A list of 113 men, women, and children killed at Scullabogue can be found in A History of Newbawn (1986), edited by Kevin Whelan. Those who died, it concludes, "were a large contingent from the village of Tintern, wives of members of the North Cork Militia, and the local Yeomanry, servants and associates of the landlord class, local Protestant farmers, government officials, and a few Catholics". The "few Catholics" (nine of the 113 listed) were almost certainly there because of real or imagined connections with Protestants.

Just because Musgrave and others exploited Scullabogue for sectarian purposes, modern commentators, however well-intentioned, are not entitled to rob it of its strong sectarian dimension, which was also connected to disputes over land in earlier decades. Instead, it should be a primary aim of Comoradh '98 to help people "to face the horror", as the Wexford historian Sean Cloney has pleaded.

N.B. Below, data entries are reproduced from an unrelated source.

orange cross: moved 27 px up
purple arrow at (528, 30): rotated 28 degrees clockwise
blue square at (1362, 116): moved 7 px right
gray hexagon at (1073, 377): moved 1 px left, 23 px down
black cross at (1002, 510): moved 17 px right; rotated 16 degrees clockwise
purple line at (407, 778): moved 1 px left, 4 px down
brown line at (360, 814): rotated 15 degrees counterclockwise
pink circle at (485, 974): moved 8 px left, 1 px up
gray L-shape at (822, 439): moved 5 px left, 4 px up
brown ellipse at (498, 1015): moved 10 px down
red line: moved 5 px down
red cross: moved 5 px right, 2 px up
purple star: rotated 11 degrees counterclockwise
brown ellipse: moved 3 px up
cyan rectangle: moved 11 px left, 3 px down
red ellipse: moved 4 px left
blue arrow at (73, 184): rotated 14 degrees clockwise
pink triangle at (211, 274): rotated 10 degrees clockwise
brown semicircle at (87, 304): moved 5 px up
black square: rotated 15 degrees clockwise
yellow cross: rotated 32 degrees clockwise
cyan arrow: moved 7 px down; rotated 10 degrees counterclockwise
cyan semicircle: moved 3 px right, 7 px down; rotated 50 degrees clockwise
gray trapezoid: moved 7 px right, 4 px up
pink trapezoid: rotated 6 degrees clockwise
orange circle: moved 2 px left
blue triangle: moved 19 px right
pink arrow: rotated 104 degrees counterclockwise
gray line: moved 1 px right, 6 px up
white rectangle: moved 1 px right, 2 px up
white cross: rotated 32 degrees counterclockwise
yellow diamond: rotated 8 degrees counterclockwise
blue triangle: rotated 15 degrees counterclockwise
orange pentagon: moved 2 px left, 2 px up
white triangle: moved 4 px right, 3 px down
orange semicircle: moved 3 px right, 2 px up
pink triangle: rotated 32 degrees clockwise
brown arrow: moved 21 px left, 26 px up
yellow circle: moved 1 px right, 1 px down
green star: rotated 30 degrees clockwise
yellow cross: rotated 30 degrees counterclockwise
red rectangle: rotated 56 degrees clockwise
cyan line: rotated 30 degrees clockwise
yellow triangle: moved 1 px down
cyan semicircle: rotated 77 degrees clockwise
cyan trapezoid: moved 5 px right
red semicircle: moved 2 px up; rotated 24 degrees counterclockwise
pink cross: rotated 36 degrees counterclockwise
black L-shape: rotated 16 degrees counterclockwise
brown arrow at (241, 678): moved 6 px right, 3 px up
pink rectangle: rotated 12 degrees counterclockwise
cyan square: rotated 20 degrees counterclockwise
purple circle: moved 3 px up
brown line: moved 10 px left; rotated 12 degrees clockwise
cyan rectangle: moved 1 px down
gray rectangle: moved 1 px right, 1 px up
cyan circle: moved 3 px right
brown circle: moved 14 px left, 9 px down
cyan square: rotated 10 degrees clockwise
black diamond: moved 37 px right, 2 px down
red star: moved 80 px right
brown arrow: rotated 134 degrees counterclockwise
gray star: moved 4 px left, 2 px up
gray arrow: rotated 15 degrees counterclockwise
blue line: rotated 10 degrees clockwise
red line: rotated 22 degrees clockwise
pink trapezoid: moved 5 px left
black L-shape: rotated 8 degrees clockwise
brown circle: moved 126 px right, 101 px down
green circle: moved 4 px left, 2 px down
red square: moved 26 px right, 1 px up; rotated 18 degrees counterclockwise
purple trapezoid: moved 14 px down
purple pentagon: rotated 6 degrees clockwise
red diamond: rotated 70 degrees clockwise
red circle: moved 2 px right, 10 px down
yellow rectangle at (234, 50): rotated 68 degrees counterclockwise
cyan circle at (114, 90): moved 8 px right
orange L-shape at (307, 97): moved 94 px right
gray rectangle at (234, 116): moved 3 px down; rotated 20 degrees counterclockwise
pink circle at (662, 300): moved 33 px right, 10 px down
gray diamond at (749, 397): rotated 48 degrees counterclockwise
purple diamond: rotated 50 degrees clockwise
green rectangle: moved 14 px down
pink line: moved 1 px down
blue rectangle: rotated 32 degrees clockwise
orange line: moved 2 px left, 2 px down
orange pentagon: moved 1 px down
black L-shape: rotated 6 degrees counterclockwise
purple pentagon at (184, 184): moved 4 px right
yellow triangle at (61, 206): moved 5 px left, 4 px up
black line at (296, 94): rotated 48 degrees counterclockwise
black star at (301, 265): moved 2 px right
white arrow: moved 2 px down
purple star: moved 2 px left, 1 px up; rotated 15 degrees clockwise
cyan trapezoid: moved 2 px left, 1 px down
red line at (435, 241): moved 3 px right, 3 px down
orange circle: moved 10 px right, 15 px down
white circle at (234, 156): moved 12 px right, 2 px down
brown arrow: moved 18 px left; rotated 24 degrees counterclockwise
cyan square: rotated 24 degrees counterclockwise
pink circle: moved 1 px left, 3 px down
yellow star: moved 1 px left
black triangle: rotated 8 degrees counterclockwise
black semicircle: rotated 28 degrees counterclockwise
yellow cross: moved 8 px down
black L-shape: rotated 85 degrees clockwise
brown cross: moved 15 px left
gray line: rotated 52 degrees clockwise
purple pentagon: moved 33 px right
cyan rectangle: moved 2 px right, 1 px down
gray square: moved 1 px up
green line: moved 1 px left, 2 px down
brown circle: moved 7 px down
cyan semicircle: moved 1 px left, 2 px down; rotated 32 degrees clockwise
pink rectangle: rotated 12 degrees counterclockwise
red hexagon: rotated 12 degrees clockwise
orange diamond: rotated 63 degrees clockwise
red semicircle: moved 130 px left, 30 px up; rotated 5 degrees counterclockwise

At the very least, the names of those who died should feature on the "suitable, dignified and appropriate memorial' promised by the Comoradh Committee. The text proposed, however, does little to honour that promise, describing the victims merely as "prisoners" (again, by implication, legitimately so) and making them incidental to what appears to be the real purpose of the memorial, which is to reassure us that "the remorse of the United Irish at this outrage, a tragic departure from the ideals of their Republic, is shared by the people of Ireland." This is surely the ultimate "revisionism" and as propagandistic as anything in Musgrave. Hopefully, the efforts being made, by the people from both communities, to have that text reconsidered, will prove successful.

In Wexford 1798 should not be romanticised. It was an event of great savagery and cruelty, mostly by the ill-disciplined forces of the State. Its most remarkable feature remains the determination and bravery of the rank and file rebels. We must try to understand them in their own terms, and not reduce them to ciphers in the idealistic schemes of the United Irishmen.

Dr Tom Dunne is a professor of history at University College Cork.